Fortunately, Gowda et al put all three methods to work as well as an RNA microarray (which doesn’t provide sequence, but enables its inference through hybridization) in their recent study of the Magnaporthe grisea transcriptome [Gowda 2006]. M. grisea is the causative agent of rice blast, a devastating disease that results in tremendous crop yield loss. The researchers evaluated two tissues types: the non-pathogenic mycelium and the invasive, plant penetrating appressorium.
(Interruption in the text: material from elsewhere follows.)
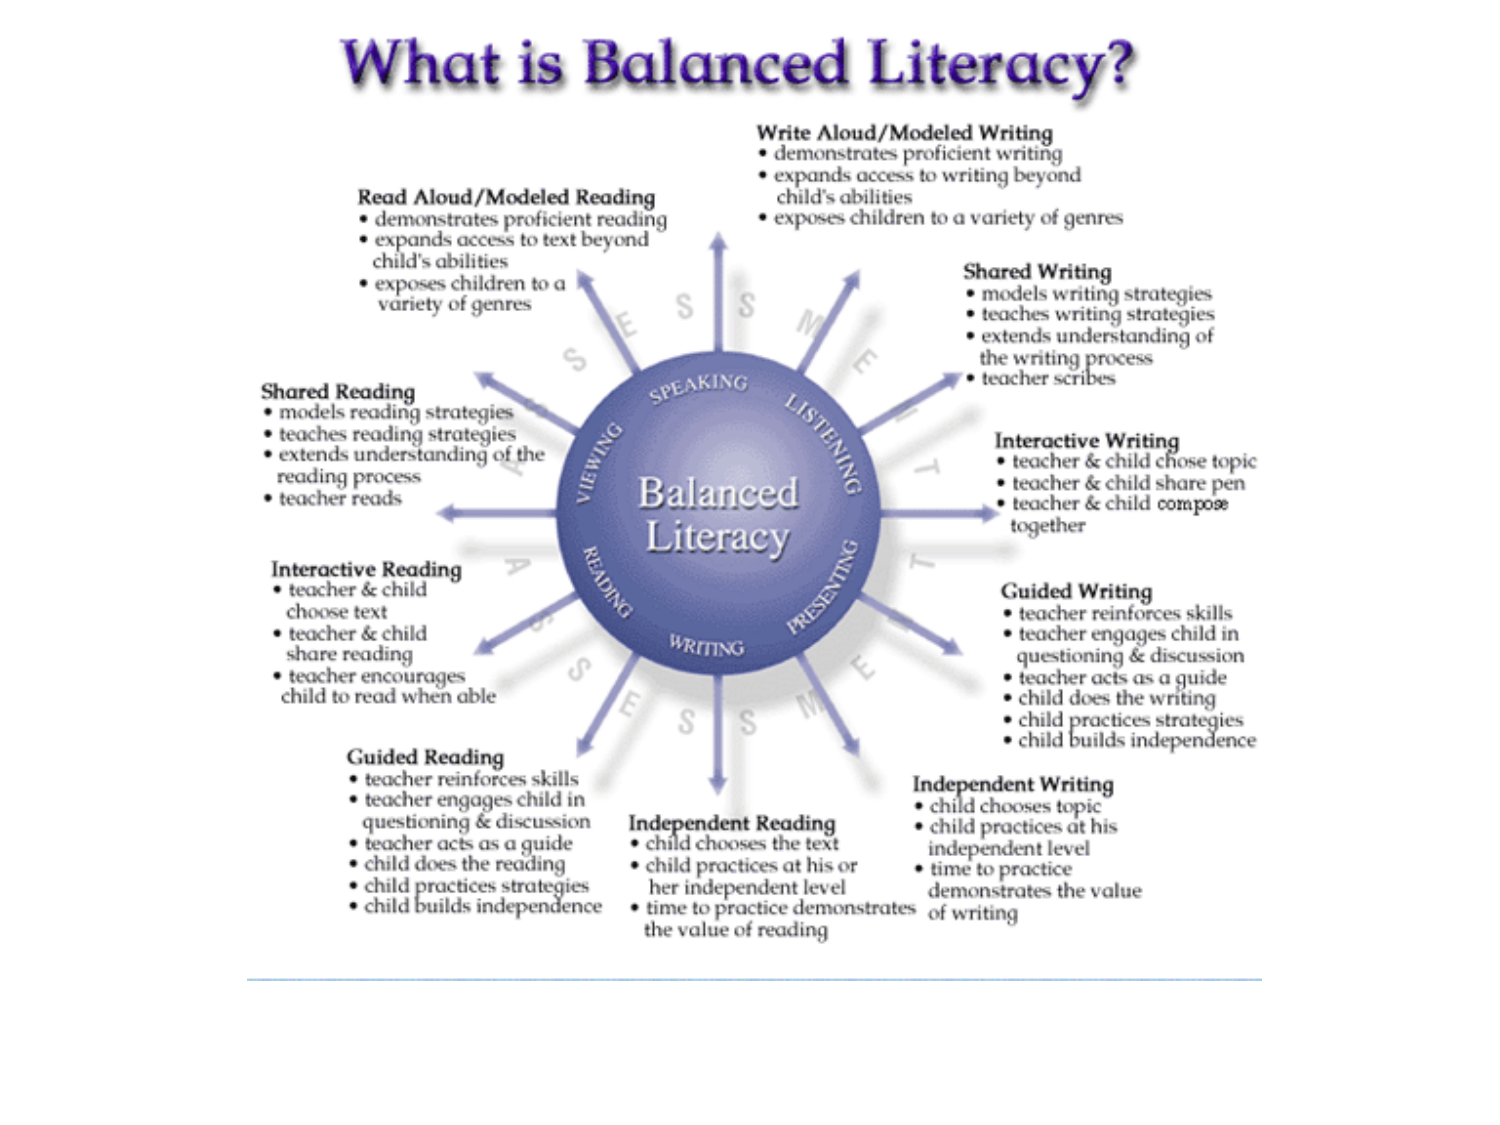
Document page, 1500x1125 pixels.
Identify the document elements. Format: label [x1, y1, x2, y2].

Interestingly, 40% of the MPSS tags and 55% of the SAGE tags identified represent novel genes as they had no matches in the existing M. grisea JGI EST collection. Additionally, the authors found that no one method could identify the majority of the transcripts, but that a two-way combination of array data, MPSS or SAGE could provide over 80% of the total unique transcripts all of the methods identified. One additional suprise was that roughly a quarter of the genes identified also produced an antisense RNA, possibly for siRNA regulation of the gene.
The long story short appears to be that there is, as of yet, no magic bullet of a method. To adequately cover the transcriptome, multiple techniques are required.
*These references are, unfortunately, not located in an open access journal.